Information

Aug 16, 2023

Clinical Application of Aging Biomarker Developed from Chest X-rays of Healthy Individuals

Clinical Application of Aging Biomarker Developed from Chest X-rays of Healthy Individuals

This research demonstrates that "apparent age" estimated by artificial intelligence based on chest X-ray images is associated with chronic diseases such as hypertension and lung diseases through the gap (difference-age) with actual age.

Paper

Chest radiography as a biomarker of ageing: artificial intelligence-based, multi-institutional model development and validation in Japan
The Lancet Healthy Longevity
https://doi.org/10.1016/S2666-7568(23)00133-2

Author's Comments

We had been thinking for some time that chest X-rays might show certain bodily changes associated with aging to some extent. While there have been previous reports of such attempts, they primarily focused on subjects with diseases, or were based on single-institution data, and we couldn't find research that created AI models using healthy individuals collected on a large scale from multiple institutions. Therefore, we collected data from healthy cohorts across multiple institutions to verify the accuracy and versatility of an age estimation model to demonstrate its usefulness. We then used the difference between the estimated age and actual age as an indicator to comprehensively examine associations with various chronic diseases. Furthermore, we utilized the Hugging Face platform to make it accessible to everyone and prepared a user-friendly GUI. We hope that this research, based on information obtained from X-rays, will serve as a foundation for diagnosing and preventing various diseases in the future.

Paper Overview

We constructed and validated the accuracy of a system that estimates age using an AI model based on chest X-ray images of health examination participants obtained from multiple facilities in Japan between 2008 and 2021. Ultimately, we analyzed over 100,000 X-ray images from approximately 70,000 individuals, and in external validation, obtained results showing a correlation coefficient of 0.95 between estimated and actual age, a mean squared error of 15.0 years, a root mean squared error of 3.8 years, and a mean absolute error of 3.0 years.
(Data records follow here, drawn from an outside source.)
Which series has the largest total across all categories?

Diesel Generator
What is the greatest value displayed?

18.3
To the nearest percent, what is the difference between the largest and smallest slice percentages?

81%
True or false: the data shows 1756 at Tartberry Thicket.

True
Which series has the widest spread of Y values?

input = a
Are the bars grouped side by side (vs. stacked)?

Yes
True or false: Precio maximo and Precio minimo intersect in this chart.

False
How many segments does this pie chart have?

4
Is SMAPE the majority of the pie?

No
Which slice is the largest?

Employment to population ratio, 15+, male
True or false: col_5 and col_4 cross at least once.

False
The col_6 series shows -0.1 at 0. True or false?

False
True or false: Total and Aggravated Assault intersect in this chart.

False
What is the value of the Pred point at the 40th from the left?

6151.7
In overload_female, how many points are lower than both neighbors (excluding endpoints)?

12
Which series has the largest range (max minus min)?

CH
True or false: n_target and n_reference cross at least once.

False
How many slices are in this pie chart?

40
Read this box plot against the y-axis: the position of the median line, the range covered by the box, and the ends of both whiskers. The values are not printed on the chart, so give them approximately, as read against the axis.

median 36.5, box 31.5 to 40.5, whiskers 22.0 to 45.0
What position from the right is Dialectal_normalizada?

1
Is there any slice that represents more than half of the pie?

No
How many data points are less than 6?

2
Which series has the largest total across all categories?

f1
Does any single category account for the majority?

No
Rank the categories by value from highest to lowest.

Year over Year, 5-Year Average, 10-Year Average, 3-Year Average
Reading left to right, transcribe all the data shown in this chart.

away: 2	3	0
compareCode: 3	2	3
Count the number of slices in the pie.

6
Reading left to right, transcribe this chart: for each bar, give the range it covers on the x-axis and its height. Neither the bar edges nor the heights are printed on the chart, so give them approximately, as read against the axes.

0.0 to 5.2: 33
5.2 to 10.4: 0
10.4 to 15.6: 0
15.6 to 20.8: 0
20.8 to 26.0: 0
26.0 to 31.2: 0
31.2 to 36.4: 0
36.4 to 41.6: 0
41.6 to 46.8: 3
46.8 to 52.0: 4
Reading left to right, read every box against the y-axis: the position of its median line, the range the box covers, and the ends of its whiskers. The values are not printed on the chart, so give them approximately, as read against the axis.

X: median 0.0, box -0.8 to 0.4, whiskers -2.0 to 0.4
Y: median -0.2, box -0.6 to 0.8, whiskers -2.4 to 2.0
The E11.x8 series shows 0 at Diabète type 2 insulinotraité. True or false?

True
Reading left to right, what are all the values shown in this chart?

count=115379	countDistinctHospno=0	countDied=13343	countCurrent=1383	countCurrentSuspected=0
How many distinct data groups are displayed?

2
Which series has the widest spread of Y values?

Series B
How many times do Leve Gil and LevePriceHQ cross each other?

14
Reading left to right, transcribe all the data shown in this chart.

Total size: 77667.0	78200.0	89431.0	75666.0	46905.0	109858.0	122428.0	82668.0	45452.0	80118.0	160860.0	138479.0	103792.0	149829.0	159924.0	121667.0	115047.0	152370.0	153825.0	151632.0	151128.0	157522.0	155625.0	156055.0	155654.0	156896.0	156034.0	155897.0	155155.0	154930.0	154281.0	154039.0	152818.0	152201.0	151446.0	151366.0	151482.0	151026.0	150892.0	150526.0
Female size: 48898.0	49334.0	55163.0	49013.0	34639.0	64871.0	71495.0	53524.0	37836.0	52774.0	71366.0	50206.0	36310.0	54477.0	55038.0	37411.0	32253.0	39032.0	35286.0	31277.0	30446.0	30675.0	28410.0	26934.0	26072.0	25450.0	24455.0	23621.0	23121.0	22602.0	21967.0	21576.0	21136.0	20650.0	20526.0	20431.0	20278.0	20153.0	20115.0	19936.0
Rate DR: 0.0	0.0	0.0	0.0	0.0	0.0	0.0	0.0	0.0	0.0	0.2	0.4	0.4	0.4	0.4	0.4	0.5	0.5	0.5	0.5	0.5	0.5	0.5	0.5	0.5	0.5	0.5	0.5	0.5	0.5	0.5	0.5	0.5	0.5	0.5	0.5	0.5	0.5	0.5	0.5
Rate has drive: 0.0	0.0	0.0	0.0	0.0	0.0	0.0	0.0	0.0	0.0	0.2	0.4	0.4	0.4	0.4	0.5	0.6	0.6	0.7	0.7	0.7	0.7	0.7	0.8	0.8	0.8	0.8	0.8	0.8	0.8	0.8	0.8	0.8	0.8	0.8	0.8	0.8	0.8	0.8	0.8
Subsequently, when this model was applied to a cohort with chronic diseases collected at different facilities, we observed a trend where the greater the difference between estimated age and actual age, the higher the prevalence of various chronic diseases.

Paper Details

We applied the model developed from healthy cohort data to a population with diseases and verified that when estimated age was higher than actual age, there was a stronger association with chronic diseases. For example, for blood pressure abnormalities (hypertension), the odds ratio was 1.04 for each unit increase in estimated age difference, 1.05 for COPD (chronic obstructive pulmonary disease), 1.08 for interstitial lung disease, 1.05 for liver cirrhosis, and 1.03 for osteoporosis. On the other hand, the association with acute diseases was not as strong, suggesting that what the AI model captures is closer to long-term physical changes. Furthermore, when investigating which parts of the image information influenced age estimation, it was suggested that areas near the aortic arch and the lung bases served as important clues. This research indicated the potential of chest X-rays, despite being an inexpensive examination that can be performed regularly, to reflect the degree of aging. In the future, we plan to conduct comparative verification to more accurately capture biological aging and continue further validation to use this as a guideline for risk assessment, early prevention, and treatment of various chronic diseases.